#### TASK DETAILS:
Each line in the listing below that contains "middle" should be returned.
=== Section Start ===
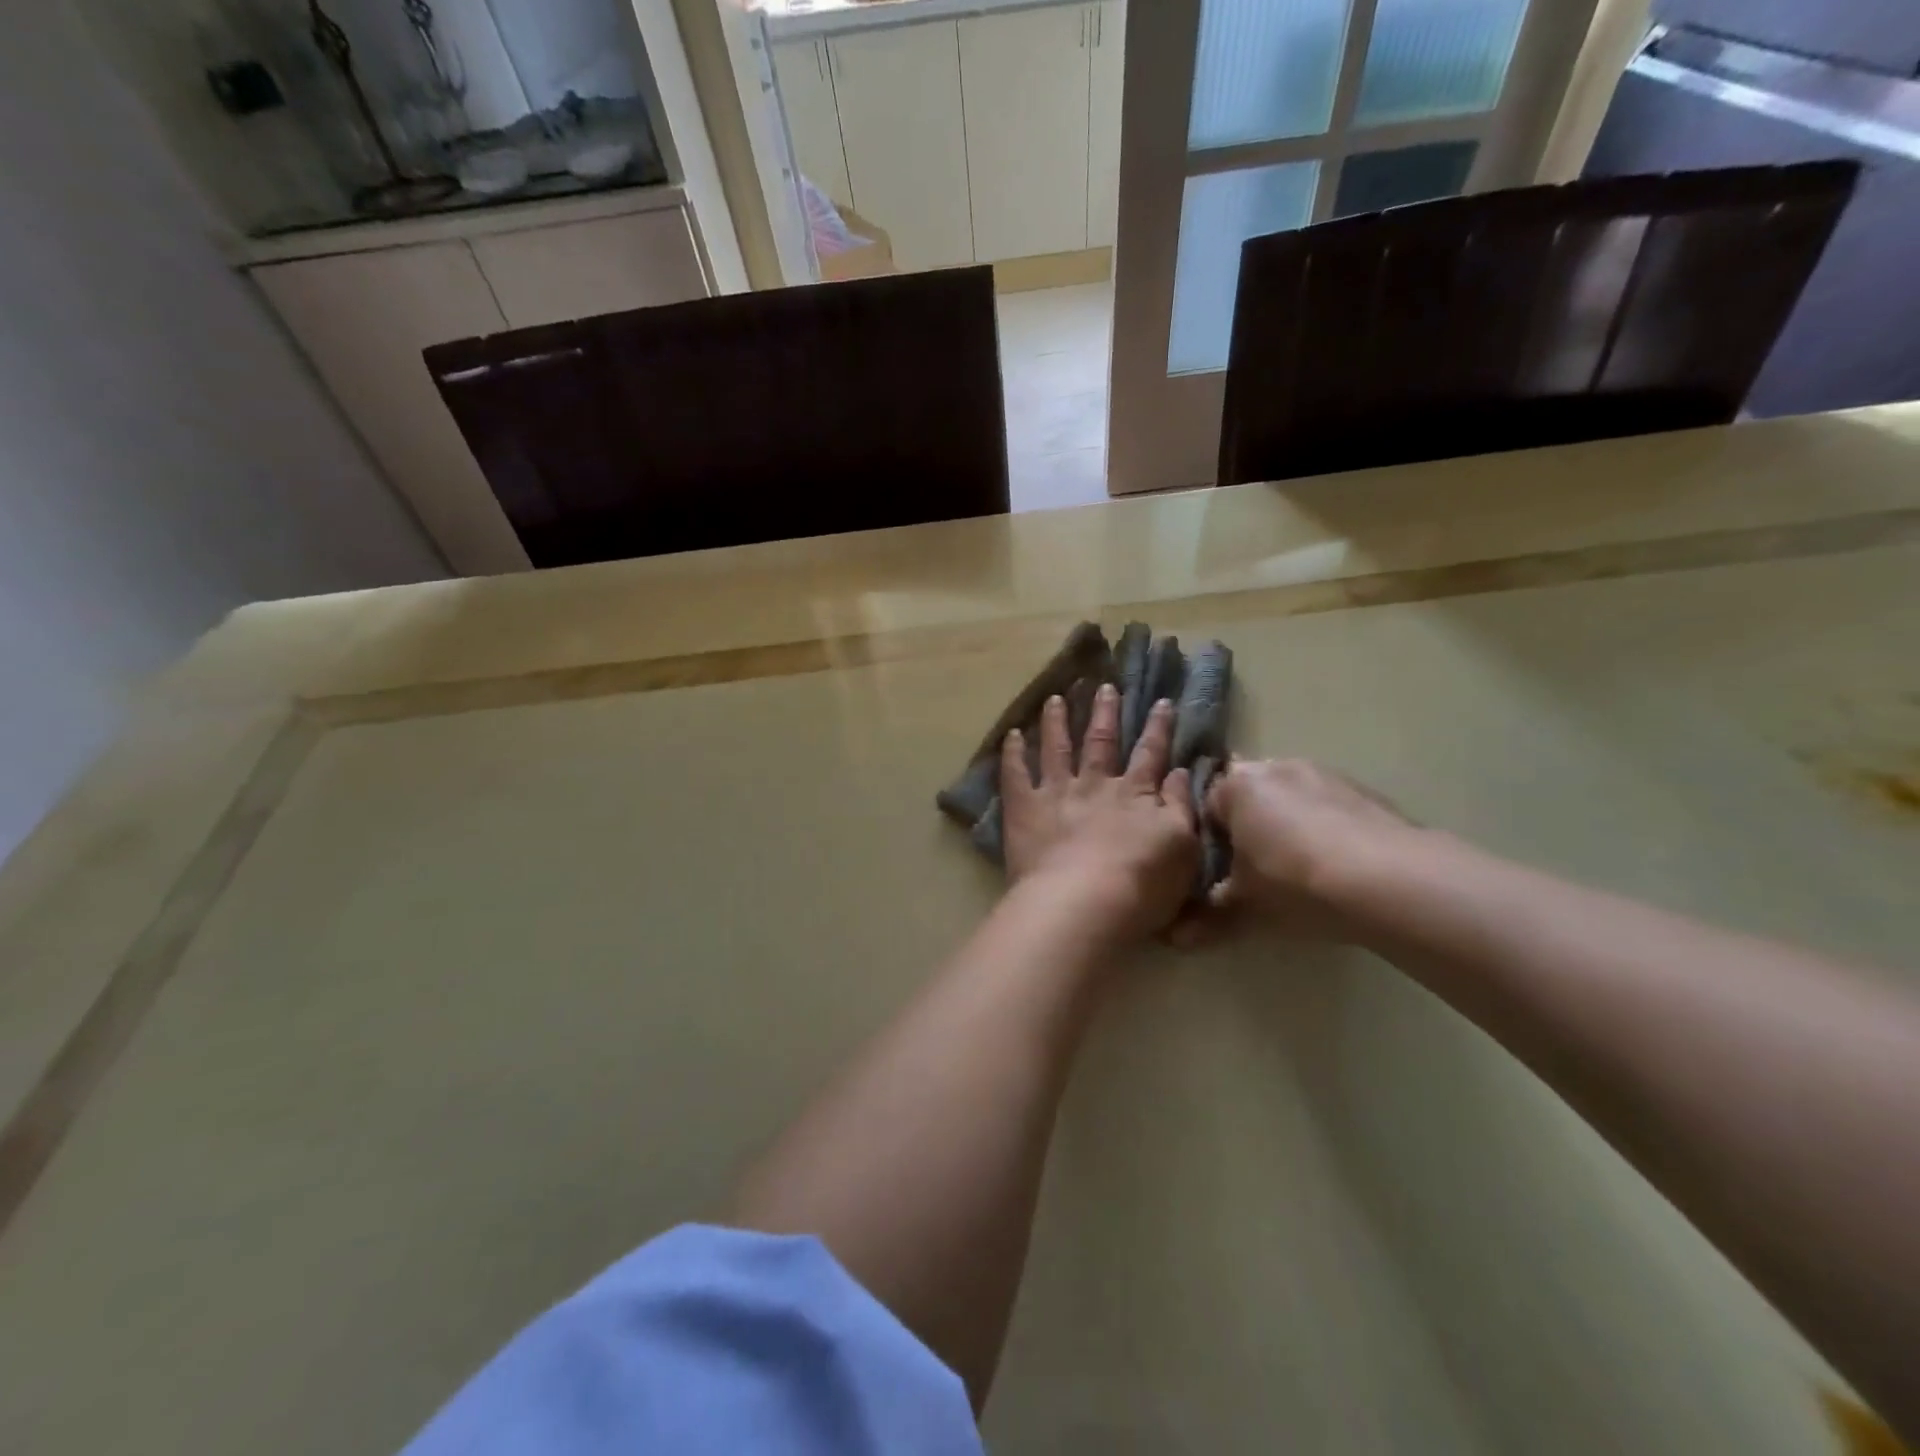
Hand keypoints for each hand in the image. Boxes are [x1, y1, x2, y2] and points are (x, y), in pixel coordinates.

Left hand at [1001, 685, 1198, 944]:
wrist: (1085, 902)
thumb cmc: (1142, 884)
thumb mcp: (1183, 846)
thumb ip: (1180, 805)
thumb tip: (1180, 771)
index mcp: (1136, 794)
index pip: (1151, 753)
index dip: (1158, 727)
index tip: (1162, 701)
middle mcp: (1096, 784)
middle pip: (1102, 742)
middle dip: (1106, 713)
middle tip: (1105, 686)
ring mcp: (1057, 792)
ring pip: (1057, 748)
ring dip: (1057, 721)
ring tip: (1055, 698)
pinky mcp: (1024, 808)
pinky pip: (1015, 774)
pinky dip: (1012, 753)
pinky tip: (1011, 734)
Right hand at [1204, 758, 1416, 937]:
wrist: (1390, 880)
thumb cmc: (1295, 883)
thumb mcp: (1244, 906)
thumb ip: (1209, 916)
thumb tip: (1176, 937)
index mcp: (1236, 786)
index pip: (1205, 807)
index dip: (1209, 842)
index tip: (1221, 873)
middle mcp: (1275, 767)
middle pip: (1250, 797)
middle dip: (1250, 828)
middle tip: (1258, 872)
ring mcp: (1322, 774)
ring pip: (1291, 799)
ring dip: (1289, 826)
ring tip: (1302, 871)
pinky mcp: (1363, 790)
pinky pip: (1328, 808)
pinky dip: (1326, 829)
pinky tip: (1338, 866)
=== Section End ===
#### REPLY:
middle mcp: (1096, 784)
middle pip: (1102, 742)
middle dip: (1106, 713)
middle tip: (1105, 686)
middle mcp: (1275, 767)
middle pip: (1250, 797)
middle dip: (1250, 828)
middle tip: (1258, 872)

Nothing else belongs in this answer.